A little surprise was discovered earlier this month in the upper reaches of the former Rossland Museum mine.
When Teck Trail Operations was undertaking the engineered closure of the adit (entrance) to the Black Bear mine—once the top historical tour in the area—on the upper bench of the Rossland Historical Museum, crews discovered an additional mine working that needs to be investigated.
In late September the crew was investigating a known raise—a vertical or inclined excavation that leads from one level, or drift, to another—they had been aware of since 2004 and had remediated to some degree.
As the crew neared the end of that work in mid October, this additional, very small mine working became apparent that Teck did not know of, that it will now have to investigate.
As a result, the area in front of the original adit entrance has been fenced as a safety precaution, said Carol Vanelli Worosz, Teck community engagement leader.
“We need to do some additional work to determine what is going on there,” she said. “The area will remain fenced until a resolution is initiated. Our intention is to work toward a safe and final closure of this area.”
In and around World War II there were a lot of lease mining operations occurring in Rossland and across the country, allowing people to engage in mining but not requiring them to record the work they were doing.
That contrasts with today where all aspects of a mining operation are recorded.
“So you wouldn’t find this mine feature on a map or in any background documentation,” Vanelli Worosz said.
Teck is now looking to investigate what has been discovered, and develop a plan for final closure of this mine feature.
“The goal here is to ensure safety,” said Vanelli Worosz. “This is an area in which people are invited to come and experience our community and our history, so it has to be safe.”

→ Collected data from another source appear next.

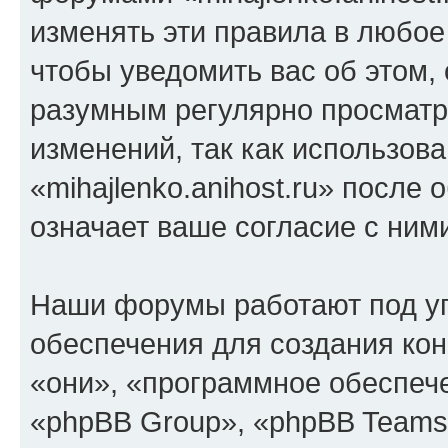
изменять эти правила в любое
чтобы уведомить вас об этом,
разумным регулярно просматри
изменений, так как использов
«mihajlenko.anihost.ru» после
означает ваше согласие с ним
Наши форумы работают под у
обеспечения для создания ко
«они», «программное обеспеч
«phpBB Group», «phpBB Teams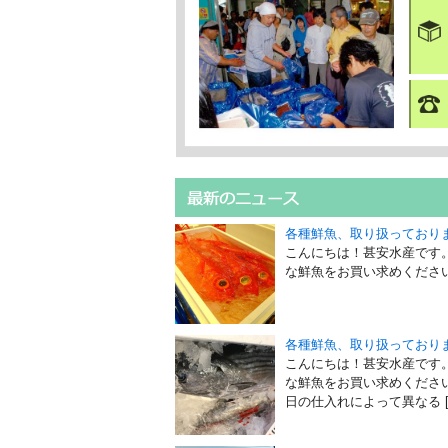
各種鮮魚、取り扱っており
こんにちは！甚安水産です
な鮮魚をお買い求めください
各種鮮魚、取り扱っており
こんにちは！甚安水産です
な鮮魚をお買い求めくださ
日の仕入れによって異なる [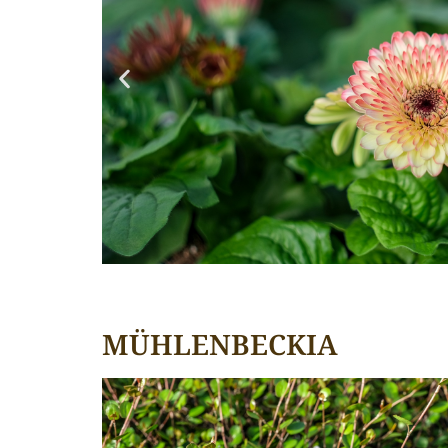
MÜHLENBECKIA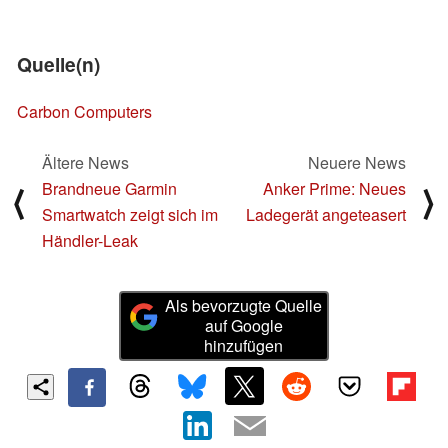
Quelle(n)
Carbon Computers
Ältere News
Neuere News
Brandneue Garmin
Anker Prime: Neues
⟨
⟩
Smartwatch zeigt sich im
Ladegerät angeteasert
Händler-Leak
Als bevorzugte Quelle
auf Google
hinzufügen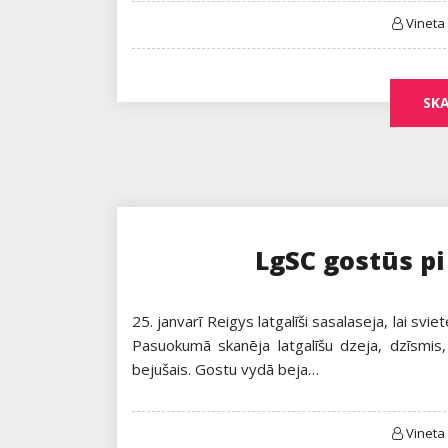
Vineta
SKA
LgSC gostūs pi
25. janvarī Reigys latgalīši sasalaseja, lai svi
Pasuokumā skanēja latgalīšu dzeja, dzīsmis
bejušais. Gostu vydā beja…
Vineta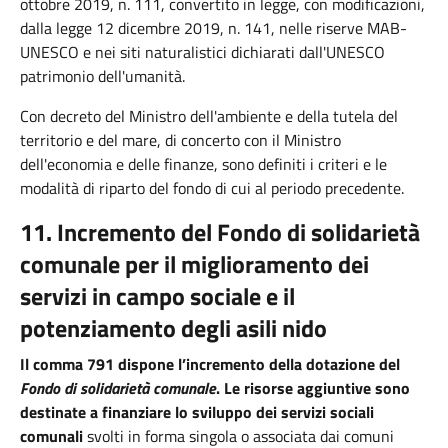
ottobre 2019, n. 111, convertito in legge, con modificazioni,
dalla legge 12 dicembre 2019, n. 141, nelle riserve MAB-
UNESCO e nei siti naturalistici dichiarati dall'UNESCO
patrimonio dell'umanità.
Con decreto del Ministro dell'ambiente e della tutela del
territorio e del mare, di concerto con il Ministro
dell'economia e delle finanze, sono definiti i criteri e le
modalità di riparto del fondo di cui al periodo precedente.
11. Incremento del Fondo di solidarietà
comunale per il miglioramento dei
servizi in campo sociale e il
potenziamento degli asili nido
Il comma 791 dispone l’incremento della dotazione del
Fondo di solidarietà comunale
. Le risorse aggiuntive sono
destinate a finanziare lo sviluppo dei servizi sociali
comunali
svolti in forma singola o associata dai comuni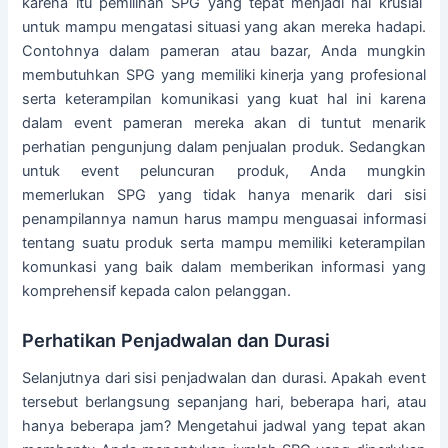
karena itu pemilihan SPG yang tepat menjadi hal krusial
untuk mampu mengatasi situasi yang akan mereka hadapi.
Contohnya dalam pameran atau bazar, Anda mungkin
membutuhkan SPG yang memiliki kinerja yang profesional
serta keterampilan komunikasi yang kuat hal ini karena
dalam event pameran mereka akan di tuntut menarik
perhatian pengunjung dalam penjualan produk. Sedangkan
untuk event peluncuran produk, Anda mungkin
memerlukan SPG yang tidak hanya menarik dari sisi
penampilannya namun harus mampu menguasai informasi
tentang suatu produk serta mampu memiliki keterampilan
komunkasi yang baik dalam memberikan informasi yang
komprehensif kepada calon pelanggan.
Perhatikan Penjadwalan dan Durasi
Selanjutnya dari sisi penjadwalan dan durasi. Apakah event
tersebut berlangsung sepanjang hari, beberapa hari, atau
hanya beberapa jam? Mengetahui jadwal yang tepat akan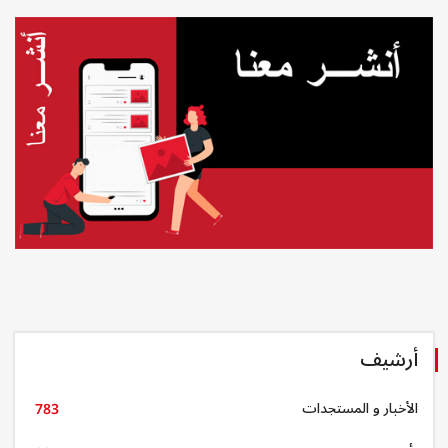
أرشيف
الأخبار و المستجدات
783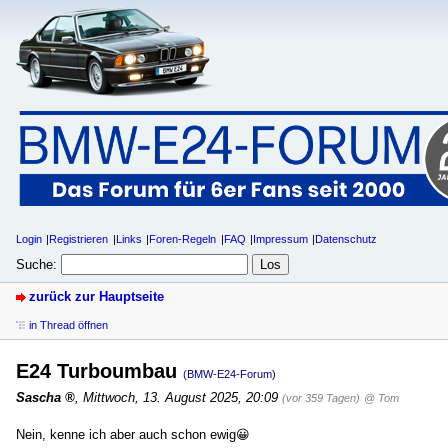
Login
Registrieren
Links
Foren-Regeln
FAQ
Impressum
Datenschutz
Suche:
zurück zur Hauptseite
in Thread öffnen
E24 Turboumbau
(BMW-E24-Forum)
Sascha
,
Mittwoch, 13. August 2025, 20:09
(vor 359 Tagen)
@ Tom
Nein, kenne ich aber auch schon ewig😀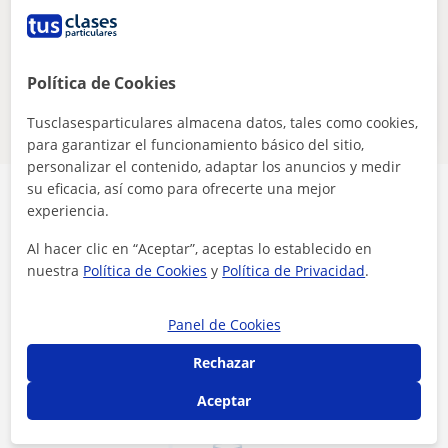
Eliminar filtros
Guardar búsqueda
Política de Cookies
Estos profesores de online pueden
interesarte
Tusclasesparticulares almacena datos, tales como cookies,
para garantizar el funcionamiento básico del sitio,
personalizar el contenido, adaptar los anuncios y medir
su eficacia, así como para ofrecerte una mejor
experiencia.
Al hacer clic en “Aceptar”, aceptas lo establecido en
nuestra
Política de Cookies
y
Política de Privacidad
.
Seguridad
Panel de Cookies
Contacta con los profesores mediante nuestra
mensajería
Rechazar
Aceptar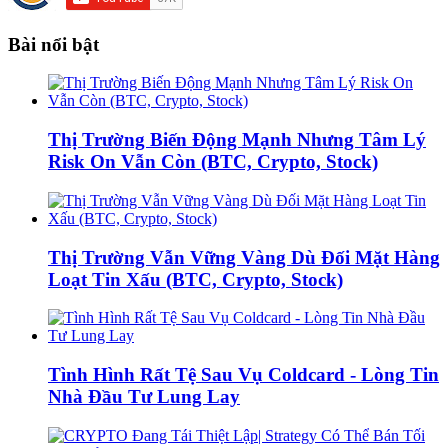
Bài nổi bật
Thị Trường Biến Động Mạnh Nhưng Tâm Lý
Risk On Vẫn Còn (BTC, Crypto, Stock)
Thị Trường Vẫn Vững Vàng Dù Đối Mặt Hàng
Loạt Tin Xấu (BTC, Crypto, Stock)
Tình Hình Rất Tệ Sau Vụ Coldcard - Lòng Tin
Nhà Đầu Tư Lung Lay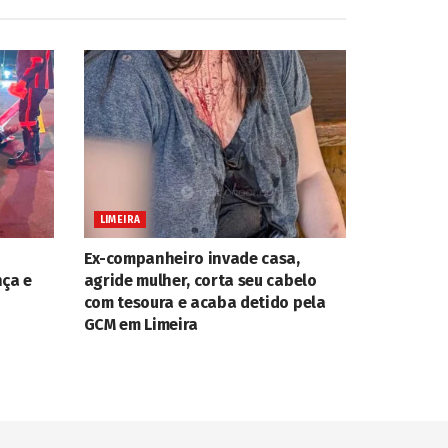
LIMEIRA
Ex-companheiro invade casa,
nça e
agride mulher, corta seu cabelo
com tesoura e acaba detido pela
GCM em Limeira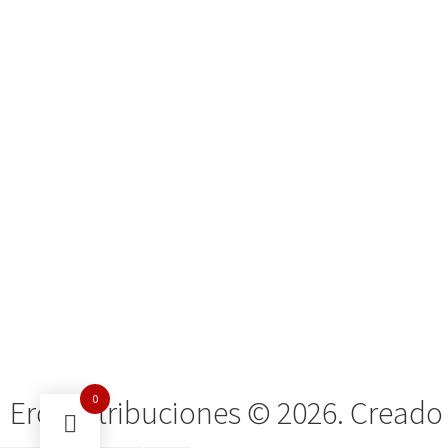
0
Ero Distribuciones © 2026. Creado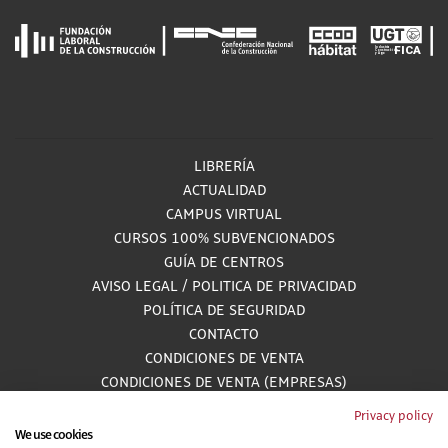
LIBRERÍA
ACTUALIDAD
CAMPUS VIRTUAL
CURSOS 100% SUBVENCIONADOS
GUÍA DE CENTROS
AVISO LEGAL
/
POLITICA DE PRIVACIDAD
POLÍTICA DE SEGURIDAD
CONTACTO
CONDICIONES DE VENTA
CONDICIONES DE VENTA (EMPRESAS)
ALCANCE GESTIÓN DE DOCUMENTACIÓN
Privacy policy
We use cookies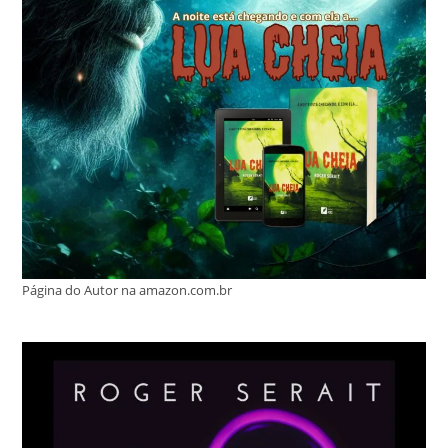
Página do Autor na amazon.com.br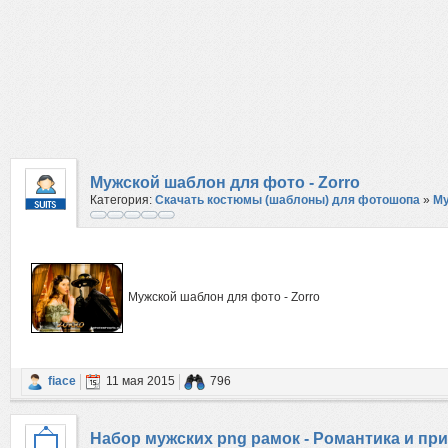
Мужской шаблон для фото - Zorro
Категория:
Скачать костюмы (шаблоны) для фотошопа
»
М
Мужской шаблон для фото - Zorro
fiace
11 мая 2015
796
Набор мужских png рамок - Романтика и пр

Vanelli Worosz said that the company will resume the investigation of this area in November once the work strategy is finalized.
Moss Giasson is the project coordinator for Teck’s lands group and is the technical expert on the site.
He also said the Museum trail is still closed after some additional investigations were conducted in the summer adjacent to the Kirkup Street intersection.
“We did some drilling in that area and are still waiting for the results to see how that trail will be affected,” he said.